Gabriela Dias-da-SilvaRodrigo L O R CunhaMauricio Domingues Coutinho-NetoPublished in: Journal of computational chemistry (2021)
There have been significant advances in the biological use of hypervalent selenium and tellurium compounds as cysteine protease inhibitors. However, the full understanding of their reaction mechanisms for and cysteine proteases inhibition is still elusive. Kinetic studies suggest an irreversible inhibition mechanism, which was explained by forming a covalent bond between the enzyme sulfhydryl group and the chalcogen atom at its hypervalent state (+4). In this work, we performed a theoretical investigation using density functional theory to propose the active inhibitor form in an aqueous solution. To this end, we investigated chloride ligand exchange reactions by oxygen and sulfur nucleophiles on hypervalent selenium and tellurium compounds.
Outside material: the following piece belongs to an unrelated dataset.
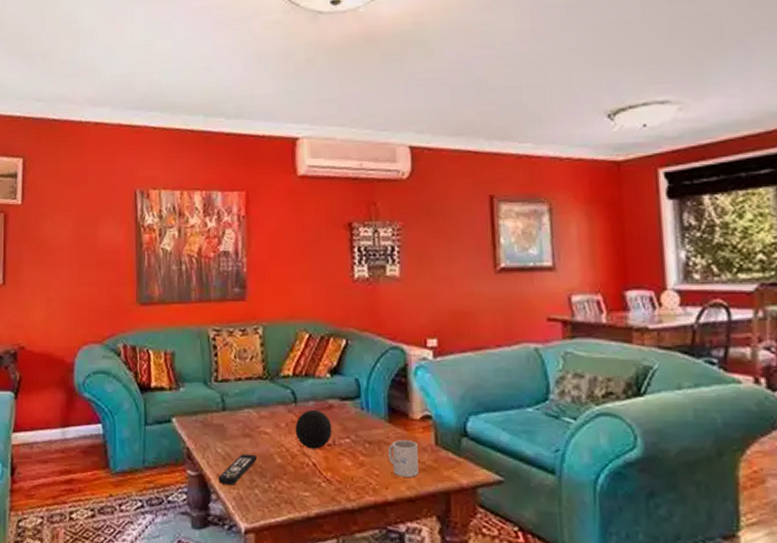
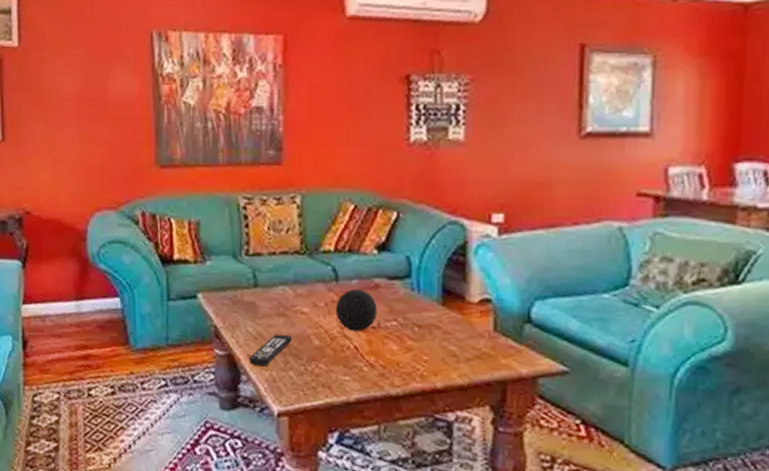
mug: present [388,440,419,477] -> none [440,324,473,365]

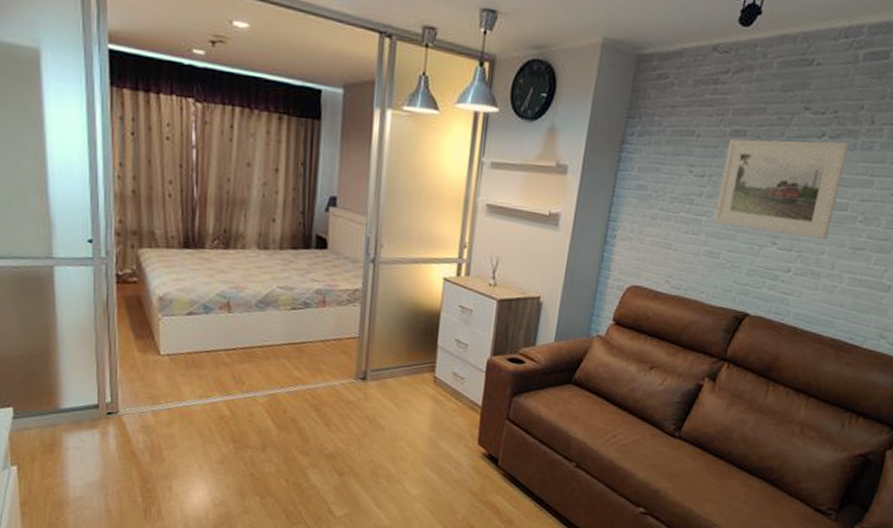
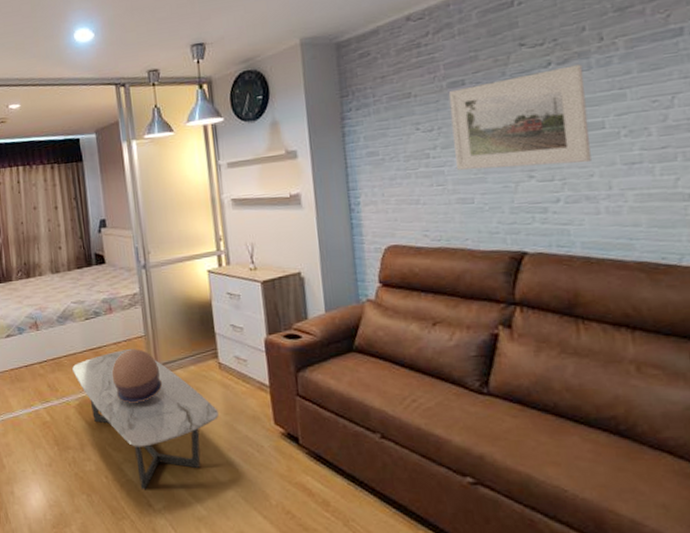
coffee table: none [266,348,423,497] -> present [72,348,219,490]
decorative bowl: none [312,349,369,408] -> present [112,349,163,403]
All tetra- and tri-coordinated chalcogen compounds and distinct protonation states of the nucleophiles were considered, totaling 34 unique species, 7 nucleophiles, and 155 free energies reactions. We discovered that chloride is easily replaced by a nonprotonated nucleophile (SH- or OH- ) in R2 SeCl2 . We also found that tri-coordinate species are more stable than their tetra-coordinate counterparts, with selenoxide (R2 SeO) protonation being strongly exergonic in acid pH. The thermodynamic and kinetic results suggest that the protonated selenoxide (R2 SeOH+ ) is the most probable active chemical species in biological media. The computed energetic profiles paint a possible picture for selenuranes activity, with successive exergonic steps leading to a covalent inhibition of thiol-dependent enzymes, like cysteine proteases. A second pathway has also been uncovered, with a direct reaction to chalcogenonium cation (R2 SeCl+ ) as the inhibition step. Tellurium compounds showed similar trends but formed telluroxide in a pH-independent fashion.